Is a long range McManus double on the cards?

Filed on 17 Oct 2008 @ 12:46

Is a long range McManus double on the cards?

By Ian Carnaby

It is a fair bet that J P McManus does not know exactly how many horses he owns around Europe. A conservative estimate might put the total at around 300, but there are probably more. For sure, he employs any number of trainers, especially in Ireland, and the familiar yellow and green hoops are in evidence almost every day when the NH season ‘proper’ starts around now.

There used to be mileage for journalists in ‘JP’s Cheltenham Festival betting record - £165,000 down after day one, £224,000 after day two, £45,000 up overall after day three, especially if he landed one of the valuable handicap hurdles. Lord only knows what the figures are now, when the extravaganza lasts four days. The whole point is, the sums themselves are relatively unimportant (to him, if not to us) because he is a multi-millionaire tax exile who has made so much on the foreign exchange markets - leaving aside the present difficulties - that racing is a hobby. A thoroughly researched, meticulously planned betting hobby, but a hobby nonetheless.

McManus has excellent chances in the Grand National and Champion Hurdle

It is probable that what truly motivates McManus these days is the possibility of winning the most prestigious prizes over jumps. And that is what makes this coming season so interesting, because he has excellent chances in a number of big races, including the Grand National and the Champion Hurdle.

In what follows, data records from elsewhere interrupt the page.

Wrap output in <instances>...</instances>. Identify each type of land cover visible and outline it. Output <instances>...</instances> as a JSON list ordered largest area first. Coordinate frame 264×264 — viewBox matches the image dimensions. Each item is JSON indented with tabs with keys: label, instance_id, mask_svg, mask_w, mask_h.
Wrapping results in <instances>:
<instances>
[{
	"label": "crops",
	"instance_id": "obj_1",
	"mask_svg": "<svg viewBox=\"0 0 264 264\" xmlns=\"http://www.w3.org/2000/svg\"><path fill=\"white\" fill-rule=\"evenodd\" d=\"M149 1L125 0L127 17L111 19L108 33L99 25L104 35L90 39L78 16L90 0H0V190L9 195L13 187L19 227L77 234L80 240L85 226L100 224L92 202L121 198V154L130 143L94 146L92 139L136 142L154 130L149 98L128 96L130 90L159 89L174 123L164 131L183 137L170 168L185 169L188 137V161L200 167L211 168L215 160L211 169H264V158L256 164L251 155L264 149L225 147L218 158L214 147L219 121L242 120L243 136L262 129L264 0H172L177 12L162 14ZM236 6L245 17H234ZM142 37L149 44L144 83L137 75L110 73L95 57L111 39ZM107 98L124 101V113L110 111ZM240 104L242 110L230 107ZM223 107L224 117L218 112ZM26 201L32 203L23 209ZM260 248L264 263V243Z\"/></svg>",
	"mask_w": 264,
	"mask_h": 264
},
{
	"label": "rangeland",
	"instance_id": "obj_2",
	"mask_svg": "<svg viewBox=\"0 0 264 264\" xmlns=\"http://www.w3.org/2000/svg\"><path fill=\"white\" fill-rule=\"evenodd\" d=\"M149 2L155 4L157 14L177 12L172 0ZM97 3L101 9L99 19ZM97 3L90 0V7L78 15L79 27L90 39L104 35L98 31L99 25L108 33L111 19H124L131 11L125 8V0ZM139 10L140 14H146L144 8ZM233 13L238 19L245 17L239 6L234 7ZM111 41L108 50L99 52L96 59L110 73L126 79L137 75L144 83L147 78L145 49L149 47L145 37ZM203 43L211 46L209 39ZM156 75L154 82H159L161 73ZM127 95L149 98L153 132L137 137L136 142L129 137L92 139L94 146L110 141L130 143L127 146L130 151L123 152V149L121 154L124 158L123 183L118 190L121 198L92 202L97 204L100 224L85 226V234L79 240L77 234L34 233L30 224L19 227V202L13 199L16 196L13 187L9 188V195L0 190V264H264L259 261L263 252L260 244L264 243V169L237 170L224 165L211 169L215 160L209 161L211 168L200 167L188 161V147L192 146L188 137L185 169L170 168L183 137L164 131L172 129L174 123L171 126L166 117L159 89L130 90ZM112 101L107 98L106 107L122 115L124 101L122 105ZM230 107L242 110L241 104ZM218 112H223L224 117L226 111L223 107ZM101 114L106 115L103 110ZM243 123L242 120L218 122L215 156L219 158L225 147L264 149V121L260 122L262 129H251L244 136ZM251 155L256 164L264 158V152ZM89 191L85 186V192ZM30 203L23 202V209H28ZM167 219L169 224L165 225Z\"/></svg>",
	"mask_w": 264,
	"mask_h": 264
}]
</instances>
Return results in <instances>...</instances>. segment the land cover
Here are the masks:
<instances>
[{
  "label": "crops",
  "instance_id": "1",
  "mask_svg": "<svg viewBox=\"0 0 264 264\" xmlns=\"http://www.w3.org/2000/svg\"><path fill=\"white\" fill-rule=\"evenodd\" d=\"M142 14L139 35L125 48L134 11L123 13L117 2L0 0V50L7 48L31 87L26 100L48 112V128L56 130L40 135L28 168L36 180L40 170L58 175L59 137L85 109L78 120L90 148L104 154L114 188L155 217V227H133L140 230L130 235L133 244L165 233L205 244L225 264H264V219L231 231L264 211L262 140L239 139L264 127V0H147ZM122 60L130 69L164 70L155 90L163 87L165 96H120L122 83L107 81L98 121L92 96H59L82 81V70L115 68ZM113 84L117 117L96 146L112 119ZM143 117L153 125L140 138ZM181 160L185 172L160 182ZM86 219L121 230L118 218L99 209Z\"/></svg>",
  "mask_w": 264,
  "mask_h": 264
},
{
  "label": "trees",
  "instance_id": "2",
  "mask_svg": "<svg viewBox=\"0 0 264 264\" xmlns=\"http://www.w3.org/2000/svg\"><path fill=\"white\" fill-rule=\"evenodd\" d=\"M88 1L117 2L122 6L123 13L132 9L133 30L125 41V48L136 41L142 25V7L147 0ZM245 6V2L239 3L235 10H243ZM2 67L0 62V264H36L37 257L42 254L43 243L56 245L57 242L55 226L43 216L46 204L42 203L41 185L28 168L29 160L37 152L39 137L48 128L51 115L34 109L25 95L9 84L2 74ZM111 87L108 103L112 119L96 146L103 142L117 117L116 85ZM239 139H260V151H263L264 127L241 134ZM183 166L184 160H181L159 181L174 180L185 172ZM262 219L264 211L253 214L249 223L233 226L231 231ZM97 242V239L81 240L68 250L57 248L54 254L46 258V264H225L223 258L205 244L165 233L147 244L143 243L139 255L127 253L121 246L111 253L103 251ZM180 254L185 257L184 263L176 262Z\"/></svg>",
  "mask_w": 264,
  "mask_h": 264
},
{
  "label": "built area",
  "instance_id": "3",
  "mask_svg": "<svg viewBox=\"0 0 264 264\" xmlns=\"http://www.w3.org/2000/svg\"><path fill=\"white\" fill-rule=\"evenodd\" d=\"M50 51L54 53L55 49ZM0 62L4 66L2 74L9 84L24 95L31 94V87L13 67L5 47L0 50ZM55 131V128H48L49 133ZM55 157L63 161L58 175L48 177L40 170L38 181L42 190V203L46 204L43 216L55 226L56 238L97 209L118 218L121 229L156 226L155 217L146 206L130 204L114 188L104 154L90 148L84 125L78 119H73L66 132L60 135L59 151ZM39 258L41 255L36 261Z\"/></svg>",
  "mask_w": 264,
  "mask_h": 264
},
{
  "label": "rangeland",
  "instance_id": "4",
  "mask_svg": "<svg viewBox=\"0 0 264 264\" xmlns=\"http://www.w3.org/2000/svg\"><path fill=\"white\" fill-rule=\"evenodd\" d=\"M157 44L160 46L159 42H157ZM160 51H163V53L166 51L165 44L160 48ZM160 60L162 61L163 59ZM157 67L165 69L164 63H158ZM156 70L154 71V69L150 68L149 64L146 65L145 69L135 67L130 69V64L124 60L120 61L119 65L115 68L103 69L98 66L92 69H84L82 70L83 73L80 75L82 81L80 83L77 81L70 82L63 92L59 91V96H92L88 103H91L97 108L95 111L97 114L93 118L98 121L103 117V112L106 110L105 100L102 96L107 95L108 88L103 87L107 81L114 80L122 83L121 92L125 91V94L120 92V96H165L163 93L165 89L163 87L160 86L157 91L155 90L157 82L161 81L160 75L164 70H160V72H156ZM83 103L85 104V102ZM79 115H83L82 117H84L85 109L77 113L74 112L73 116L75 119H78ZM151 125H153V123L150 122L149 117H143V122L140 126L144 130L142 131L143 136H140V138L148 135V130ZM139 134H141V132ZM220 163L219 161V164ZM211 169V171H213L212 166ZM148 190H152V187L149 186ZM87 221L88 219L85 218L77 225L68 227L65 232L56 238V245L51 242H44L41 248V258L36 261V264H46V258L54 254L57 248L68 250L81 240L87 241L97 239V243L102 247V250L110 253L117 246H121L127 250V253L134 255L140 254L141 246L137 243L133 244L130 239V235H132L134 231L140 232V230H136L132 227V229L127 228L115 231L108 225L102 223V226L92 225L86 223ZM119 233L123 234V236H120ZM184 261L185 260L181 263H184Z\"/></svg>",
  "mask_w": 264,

While researching a magazine article the other day, I dipped into the ante-post market on the 2009 Aintree spectacular. You would not expect much activity at this stage but Butler’s Cabin had come in from 25 to 1 to 20 to 1 with Paddy Power. That does not mean that the owner has had an early bet, of course, but Butler’s Cabin will surely have a leading chance after capsizing at Becher’s second time round last season when apparently travelling very easily indeed. A personal view is that he would have won, though there is still a long way to go at that stage, as backers of Bewleys Berry, who ‘emptied’ very quickly, will no doubt point out.

One of the most interesting and informative racing lunches is the one normally held at the Savoy when the Aintree weights are announced in early February. The handicapper Phil Smith is invited up on to the stage and gives the reasons behind his key decisions. He had a very easy time of it from trainers in 2008, though Jenny Pitman has retired, of course.

The handicapper will be aware he faces an awkward task

Smith will already be aware that he faces an awkward task with Butler’s Cabin this time around. The reason is that Jonjo O’Neill will almost certainly train the nine-year old (as he will be next year, and that is comfortably the best age for National winners) with only one race in mind. That is what he was doing with Clan Royal in later years, but the horse deteriorated after losing his chance most unluckily when forced out at Becher’s in 2005.

Butler’s Cabin won the four-mile NH Chase at Cheltenham and the Irish National in 2007 and the only way you can win at Liverpool after that is to have the lightest possible campaign in the hope that Smith will take a lenient view. The horse was barely sighted in his two outings before the National and ran there off a mark of 147 giving him 11st 3lb. If Jonjo does the same thing again, Smith cannot justify raising him, even though he knows full well that he was cantering as they entered the closing stages in April. You cannot punish a horse for travelling well at Becher’s because you simply don’t know what would have happened, though you can make the point that Butler’s Cabin was certain to stay the trip.

The trainer is a charming man but also a very shrewd, calculating one and I think he will win the National for McManus and A P McCoy in 2009, compensating the jockey for at least two luckless outings.

As far as the Champion Hurdle is concerned, I have seen hardly any juvenile hurdlers win as easily as Binocular did at Liverpool last spring and McCoy, habitually taciturn and matter of fact, was fairly bursting with excitement when he told Nicky Henderson about it afterwards. Binocular, with classy form on the level in France to his credit, is probably quite highly-strung and will not want the ground riding soft, but it hardly ever does at Cheltenham in March these days. It will be a vintage Champion, be in no doubt. There is the very tough defending champion Katchit and the horse with the best level of form from last year Sizing Europe, who went wrong with two to jump in the big one, to name but two.

Even so, to watch Binocular thrashing Celestial Halo at Liverpool was to acknowledge that he will take the world of beating. As the man said, there is a long way to go. But, it you can secure some 25 to 1 and 7 to 1 about these two JP flag-bearers, you will not need to invest all that much to make an each-way double pay handsomely. Act quickly.